Work-release inmate, on the run, allegedly gets ride with brother
By Holly Hollman
ATHENS — A work-release inmate whom Sheriff Mike Blakely said likely has “woman troubles” allegedly got a ride from his younger brother Tuesday and is now on the run.
Blakely said Brian Gregory Terrell, 32, was on a District 3 litter crew when he slipped off at about 7 a.m.
Blakely and Limestone County District 3 Commissioner Bill Latimer said Terrell stripped out of his jail-issued jumpsuit and left it behind a dirt pile at the District 3 shed on Ripley Road.
His brother, Paul Terrell, 30, of 710 Greenville Pike, Hazel Green, allegedly picked Brian Terrell up on Ripley Road, Chief Investigator Stanley McNatt said. McNatt said Brian Terrell called his brother to set up his escape sometime prior to Tuesday.
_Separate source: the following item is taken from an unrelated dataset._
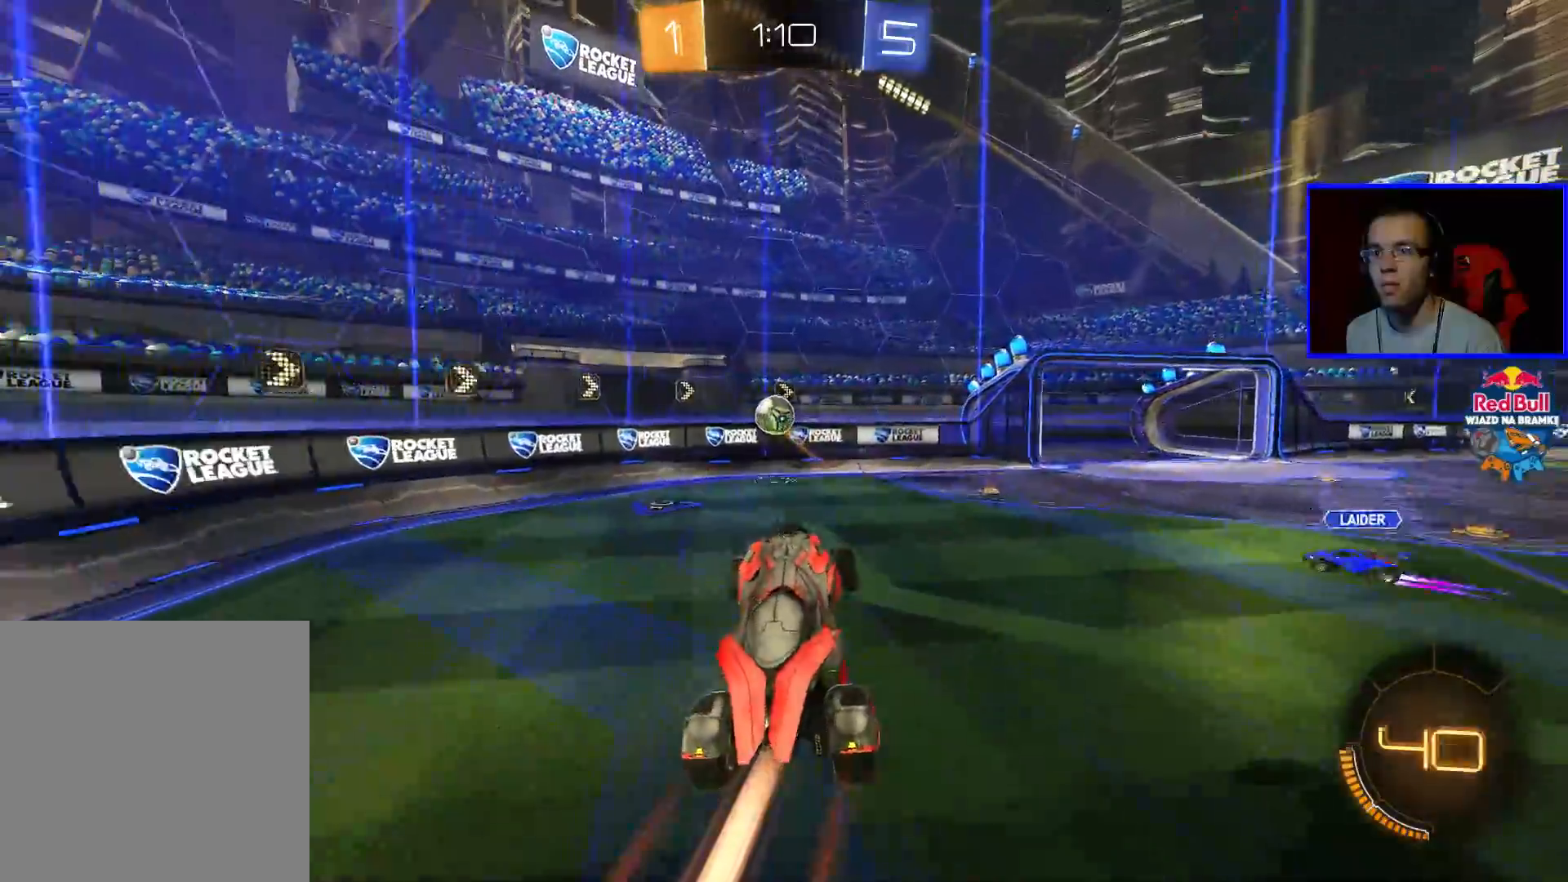
{"buttons": ["R2"], "left_stick": "left", "right_stick": "center", "events": [[167, "left_stick", "up-left"], [233, "A", "down"], [233, "left_stick", "left"], [333, "A", "up"], [383, "B", "up"]]}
“I don’t know for sure why he ran (Tuesday), but common sense tells you it’s probably over a girlfriend,” Blakely said. “It’s almost always over women troubles.”
McNatt said Brian Terrell’s girlfriend contends she has seen him only during jail visits.
Terrell used to live on Ripley Road and is formerly of Hazel Green. He has been on the litter crew for about a week, Blakely said. He was in jail for probation revocation on a forgery case, the sheriff said.
Latimer said the inmate crew was taking a bathroom break, putting lunches in the refrigerator and getting tools together for the day’s work when Terrell slipped away.
“When they loaded up to go out, they were one short,” Latimer said. “He hasn’t been giving us any trouble, but other inmates told us he had been telling them he was going on the run. He supposedly told his brother he was getting out of jail (Tuesday), but the brother should have wondered why he wanted to be picked up out our way and not at the jail.”
Authorities charged Paul Terrell with first-degree promoting/facilitating an escape. McNatt said that as of Tuesday evening, the brother had not given up Brian Terrell’s location.
Brian Terrell has brown hair and is 6 feet tall and weighs 170 pounds. Anyone with information on his whereabouts can call the Sheriff’s Department at 232-0111.
Latimer said the county rarely has trouble with the inmates on litter crew.
“And if we didn’t have them out working, this county would be in a filthy mess,” Latimer said.